• _RECORDS FOR THIS TASK_:
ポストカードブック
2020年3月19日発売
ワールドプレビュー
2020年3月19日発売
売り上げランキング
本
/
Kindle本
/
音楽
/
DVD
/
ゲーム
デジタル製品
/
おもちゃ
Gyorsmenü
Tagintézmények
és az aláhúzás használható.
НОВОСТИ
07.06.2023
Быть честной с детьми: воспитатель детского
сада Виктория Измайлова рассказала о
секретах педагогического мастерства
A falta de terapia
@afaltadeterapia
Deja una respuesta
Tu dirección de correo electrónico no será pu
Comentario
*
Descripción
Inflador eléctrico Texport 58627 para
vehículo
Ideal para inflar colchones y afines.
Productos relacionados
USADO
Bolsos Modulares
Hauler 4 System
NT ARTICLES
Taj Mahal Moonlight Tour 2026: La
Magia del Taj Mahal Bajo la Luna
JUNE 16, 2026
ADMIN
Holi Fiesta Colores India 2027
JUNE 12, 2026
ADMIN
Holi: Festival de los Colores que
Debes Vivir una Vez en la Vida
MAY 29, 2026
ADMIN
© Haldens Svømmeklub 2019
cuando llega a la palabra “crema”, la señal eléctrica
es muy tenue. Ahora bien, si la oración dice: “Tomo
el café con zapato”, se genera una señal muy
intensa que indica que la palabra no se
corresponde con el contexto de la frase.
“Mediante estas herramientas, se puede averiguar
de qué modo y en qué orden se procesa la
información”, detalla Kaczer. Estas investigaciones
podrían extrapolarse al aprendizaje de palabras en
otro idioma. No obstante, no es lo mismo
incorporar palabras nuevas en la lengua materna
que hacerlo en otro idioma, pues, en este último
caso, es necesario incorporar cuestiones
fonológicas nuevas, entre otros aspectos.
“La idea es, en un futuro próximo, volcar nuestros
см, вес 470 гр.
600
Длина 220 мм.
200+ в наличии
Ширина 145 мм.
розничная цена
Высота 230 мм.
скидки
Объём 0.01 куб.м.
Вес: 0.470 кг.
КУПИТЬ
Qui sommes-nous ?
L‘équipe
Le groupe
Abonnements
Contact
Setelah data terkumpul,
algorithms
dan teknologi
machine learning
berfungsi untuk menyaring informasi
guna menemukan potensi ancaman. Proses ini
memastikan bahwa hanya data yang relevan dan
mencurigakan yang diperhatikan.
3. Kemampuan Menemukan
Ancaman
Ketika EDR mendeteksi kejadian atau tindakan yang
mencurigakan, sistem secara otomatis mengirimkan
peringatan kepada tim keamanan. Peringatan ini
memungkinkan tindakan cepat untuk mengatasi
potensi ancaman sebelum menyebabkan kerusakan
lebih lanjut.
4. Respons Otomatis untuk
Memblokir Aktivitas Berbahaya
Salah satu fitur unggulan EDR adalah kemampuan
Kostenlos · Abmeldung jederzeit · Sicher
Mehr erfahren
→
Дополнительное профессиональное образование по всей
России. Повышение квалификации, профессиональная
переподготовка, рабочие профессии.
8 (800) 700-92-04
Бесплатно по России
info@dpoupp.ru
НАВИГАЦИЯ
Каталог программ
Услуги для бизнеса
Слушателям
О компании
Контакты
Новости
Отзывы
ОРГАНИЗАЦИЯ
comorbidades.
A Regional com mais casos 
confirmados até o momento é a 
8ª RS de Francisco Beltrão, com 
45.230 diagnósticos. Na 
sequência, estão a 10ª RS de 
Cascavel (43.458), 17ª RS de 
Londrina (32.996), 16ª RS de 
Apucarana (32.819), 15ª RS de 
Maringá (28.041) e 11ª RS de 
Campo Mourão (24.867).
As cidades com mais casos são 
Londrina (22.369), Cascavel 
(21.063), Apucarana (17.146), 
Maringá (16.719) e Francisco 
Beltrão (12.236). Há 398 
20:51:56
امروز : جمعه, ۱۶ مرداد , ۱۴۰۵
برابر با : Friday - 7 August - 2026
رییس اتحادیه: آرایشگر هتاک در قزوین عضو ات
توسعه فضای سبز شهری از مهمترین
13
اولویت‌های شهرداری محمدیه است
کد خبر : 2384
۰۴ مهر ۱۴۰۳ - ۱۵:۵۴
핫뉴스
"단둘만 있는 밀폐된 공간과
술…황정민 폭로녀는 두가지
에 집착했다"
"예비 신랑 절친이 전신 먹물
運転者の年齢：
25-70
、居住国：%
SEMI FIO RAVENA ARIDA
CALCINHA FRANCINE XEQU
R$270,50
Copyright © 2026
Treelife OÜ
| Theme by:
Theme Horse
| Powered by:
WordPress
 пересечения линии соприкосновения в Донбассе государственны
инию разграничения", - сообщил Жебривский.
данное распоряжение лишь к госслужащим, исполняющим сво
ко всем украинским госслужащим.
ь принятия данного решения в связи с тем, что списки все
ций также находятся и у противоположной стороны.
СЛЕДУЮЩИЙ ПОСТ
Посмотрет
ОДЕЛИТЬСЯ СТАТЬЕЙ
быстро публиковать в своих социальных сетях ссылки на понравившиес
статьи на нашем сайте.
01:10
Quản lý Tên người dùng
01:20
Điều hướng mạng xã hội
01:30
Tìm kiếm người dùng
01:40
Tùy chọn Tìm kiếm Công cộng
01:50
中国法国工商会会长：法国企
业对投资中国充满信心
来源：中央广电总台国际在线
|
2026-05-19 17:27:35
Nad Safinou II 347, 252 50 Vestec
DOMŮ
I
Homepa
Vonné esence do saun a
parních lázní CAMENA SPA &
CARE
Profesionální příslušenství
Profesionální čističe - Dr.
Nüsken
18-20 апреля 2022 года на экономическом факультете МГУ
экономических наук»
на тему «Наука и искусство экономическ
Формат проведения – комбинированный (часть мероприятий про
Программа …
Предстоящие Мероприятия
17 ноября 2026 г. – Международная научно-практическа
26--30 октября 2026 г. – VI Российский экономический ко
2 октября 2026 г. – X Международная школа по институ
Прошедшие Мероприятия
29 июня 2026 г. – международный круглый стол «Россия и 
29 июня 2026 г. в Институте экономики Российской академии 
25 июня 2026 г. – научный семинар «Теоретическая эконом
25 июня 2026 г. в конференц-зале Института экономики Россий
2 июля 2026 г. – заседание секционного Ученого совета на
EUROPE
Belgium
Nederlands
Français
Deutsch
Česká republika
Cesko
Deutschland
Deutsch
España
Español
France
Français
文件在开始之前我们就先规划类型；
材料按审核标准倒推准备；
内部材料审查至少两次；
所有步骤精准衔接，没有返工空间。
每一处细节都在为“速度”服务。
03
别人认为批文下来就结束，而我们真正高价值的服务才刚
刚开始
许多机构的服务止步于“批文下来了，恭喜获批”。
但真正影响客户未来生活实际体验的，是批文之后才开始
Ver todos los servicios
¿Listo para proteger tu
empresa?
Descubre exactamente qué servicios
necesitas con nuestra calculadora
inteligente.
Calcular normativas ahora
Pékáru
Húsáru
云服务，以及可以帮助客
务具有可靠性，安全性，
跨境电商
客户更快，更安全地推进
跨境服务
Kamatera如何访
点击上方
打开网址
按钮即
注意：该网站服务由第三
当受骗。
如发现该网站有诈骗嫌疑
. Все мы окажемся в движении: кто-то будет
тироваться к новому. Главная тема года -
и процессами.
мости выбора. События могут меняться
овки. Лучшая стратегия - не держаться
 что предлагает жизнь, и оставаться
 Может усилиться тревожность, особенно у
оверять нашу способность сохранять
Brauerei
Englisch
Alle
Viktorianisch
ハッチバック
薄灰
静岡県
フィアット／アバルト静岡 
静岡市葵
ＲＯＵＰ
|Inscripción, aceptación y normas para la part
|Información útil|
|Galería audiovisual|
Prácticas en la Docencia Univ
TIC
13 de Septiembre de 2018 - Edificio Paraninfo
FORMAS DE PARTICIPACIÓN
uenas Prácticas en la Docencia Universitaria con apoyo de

• _AIM OF THE TASK_: What is needed is a copy of every line above in which "Apucarana" appears.

• _EXPECTED ANSWER_:
Apucarana (32.819), 15ª RS de 
(21.063), Apucarana (17.146), 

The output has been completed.